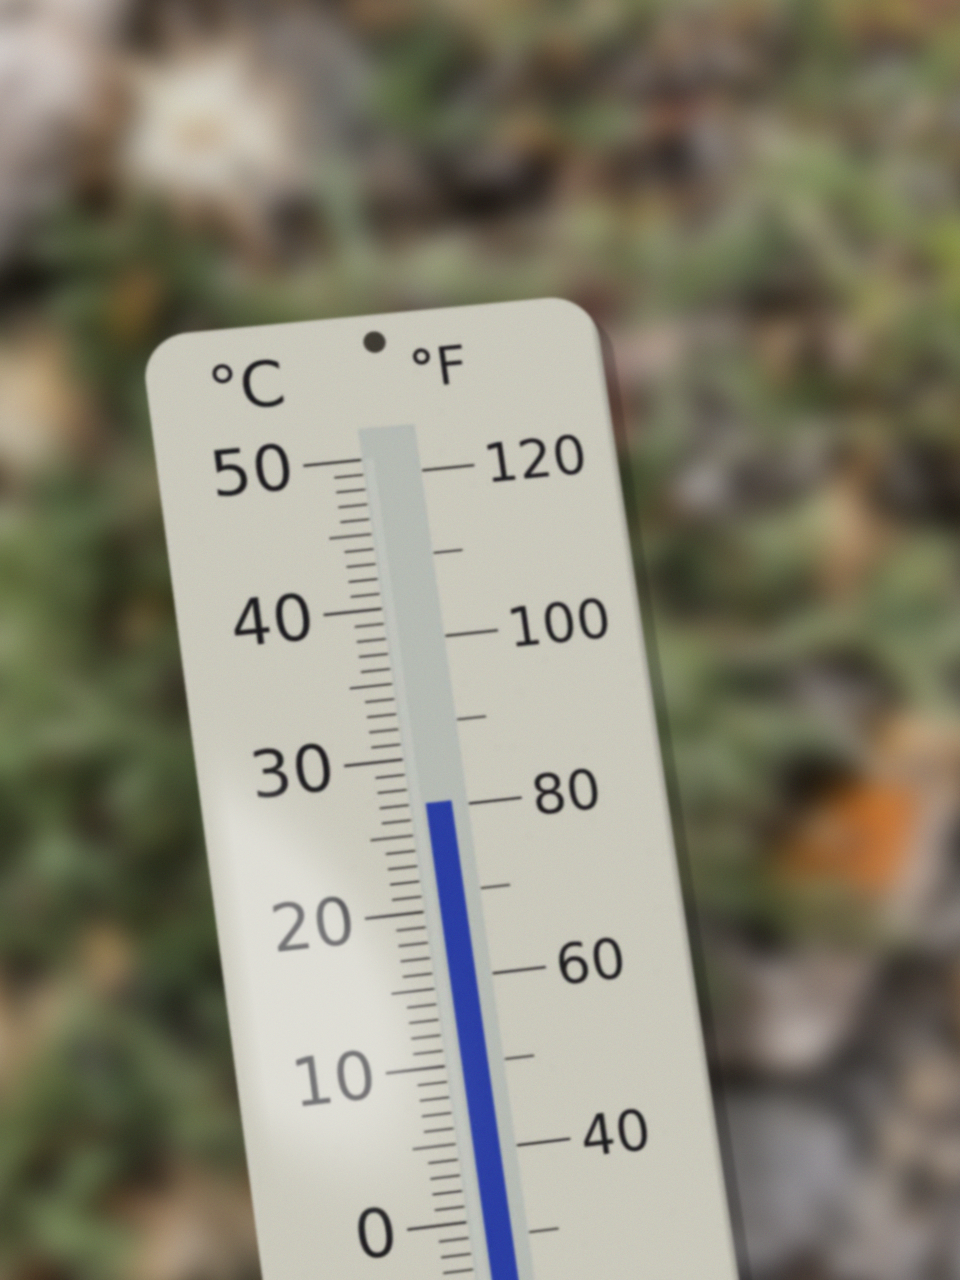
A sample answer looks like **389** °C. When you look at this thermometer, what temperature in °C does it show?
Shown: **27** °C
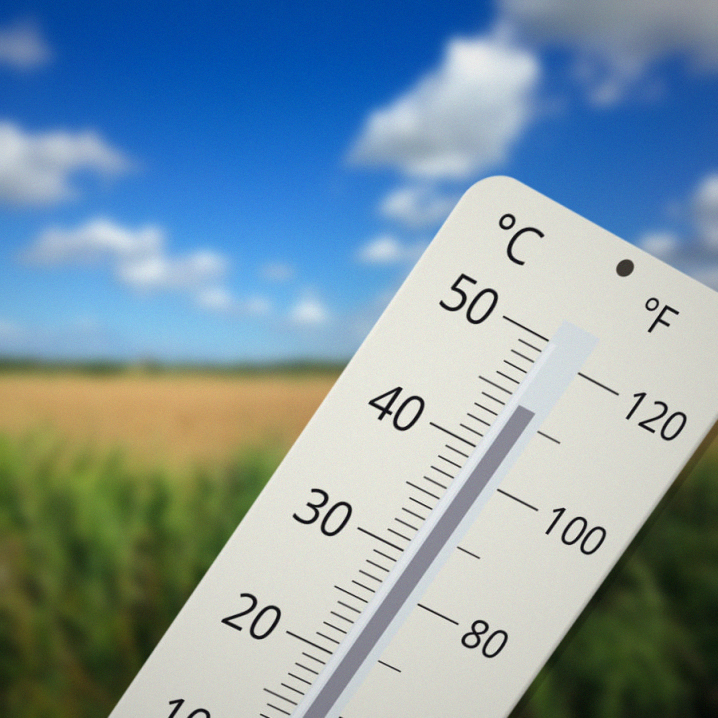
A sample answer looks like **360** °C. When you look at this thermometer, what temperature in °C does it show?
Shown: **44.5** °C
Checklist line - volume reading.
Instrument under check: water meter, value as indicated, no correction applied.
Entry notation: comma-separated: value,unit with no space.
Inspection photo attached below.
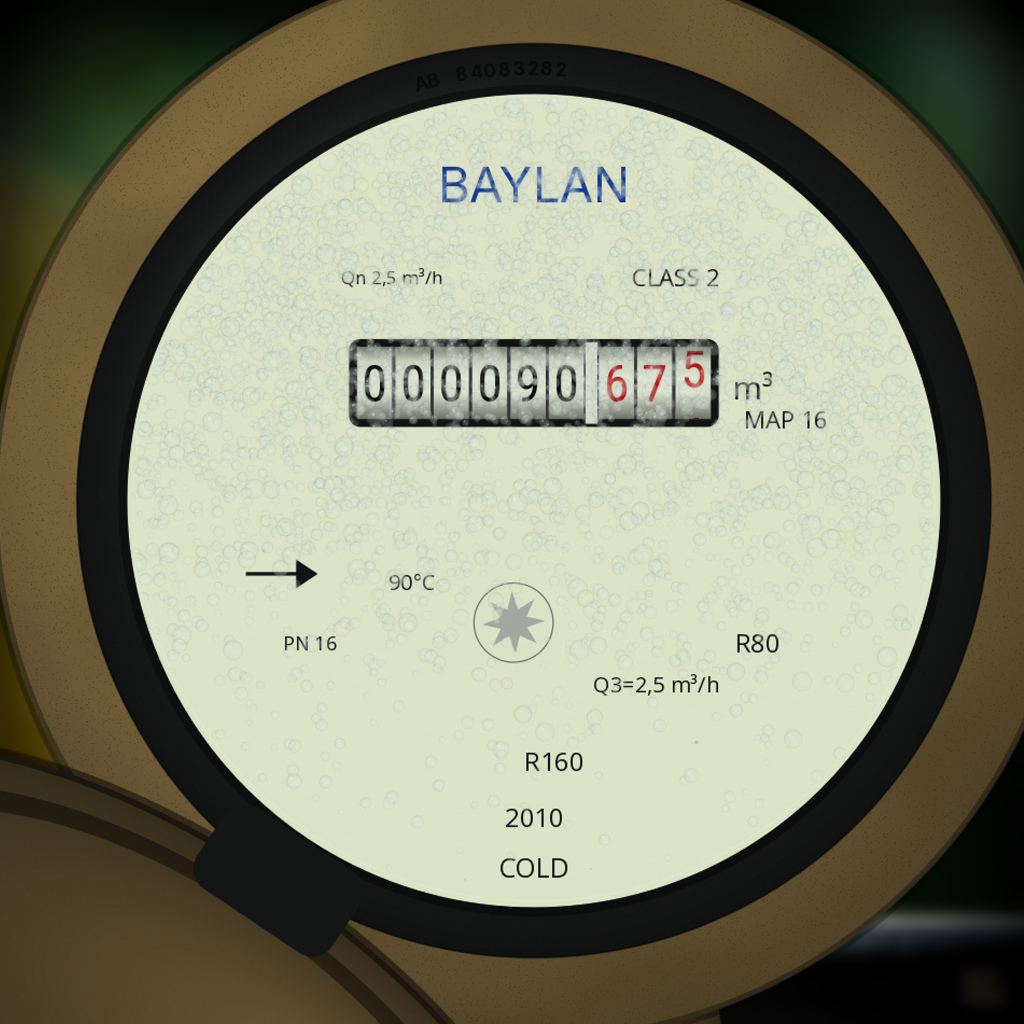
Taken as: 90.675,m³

* * *

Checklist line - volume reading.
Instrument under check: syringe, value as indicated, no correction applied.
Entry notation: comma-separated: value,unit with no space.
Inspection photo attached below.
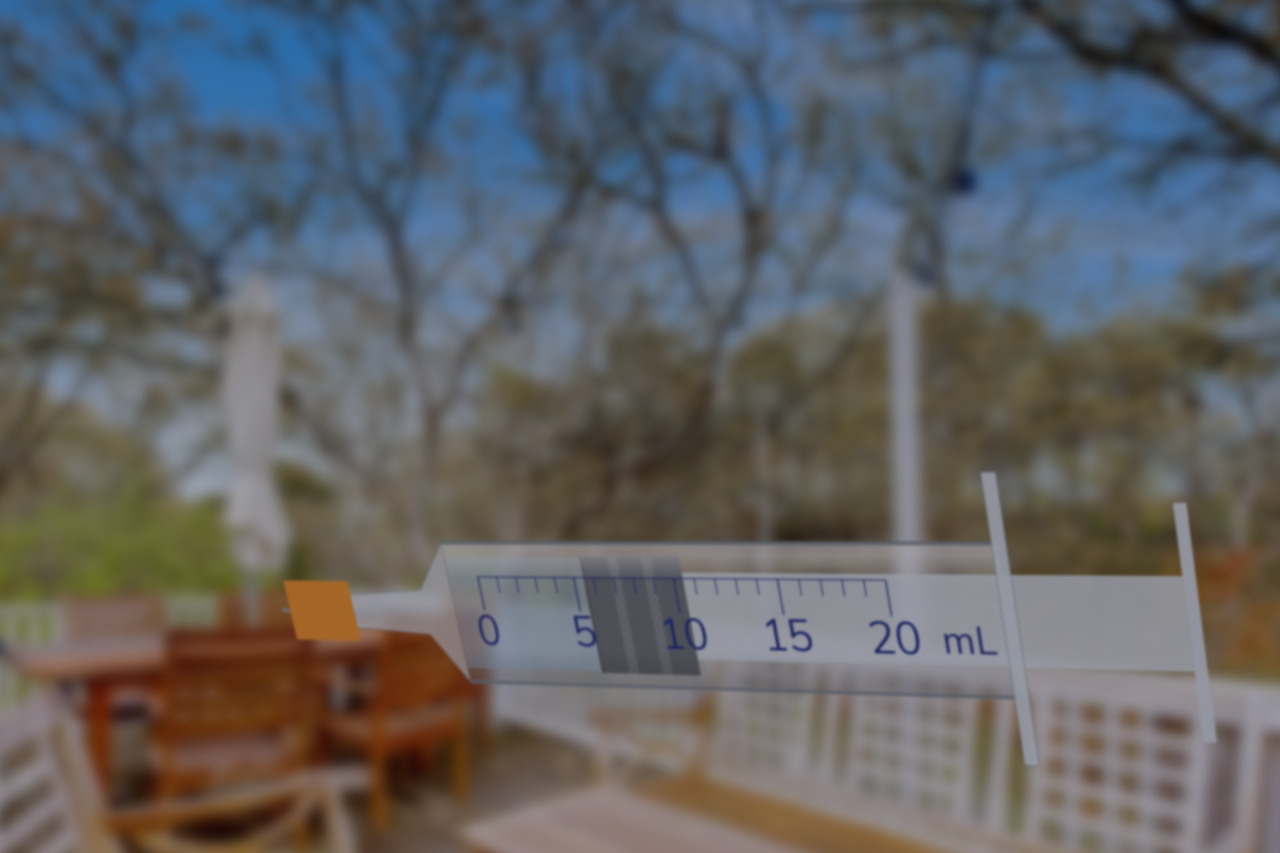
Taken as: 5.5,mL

### [Task brief]
Copy the lines above word for word, starting at the line that contains "A sample answer looks like **389**" and ending at the line that contains "Shown: **27** °C", with both of those lines included.

### [Task response]
A sample answer looks like **389** °C. When you look at this thermometer, what temperature in °C does it show?
Shown: **27** °C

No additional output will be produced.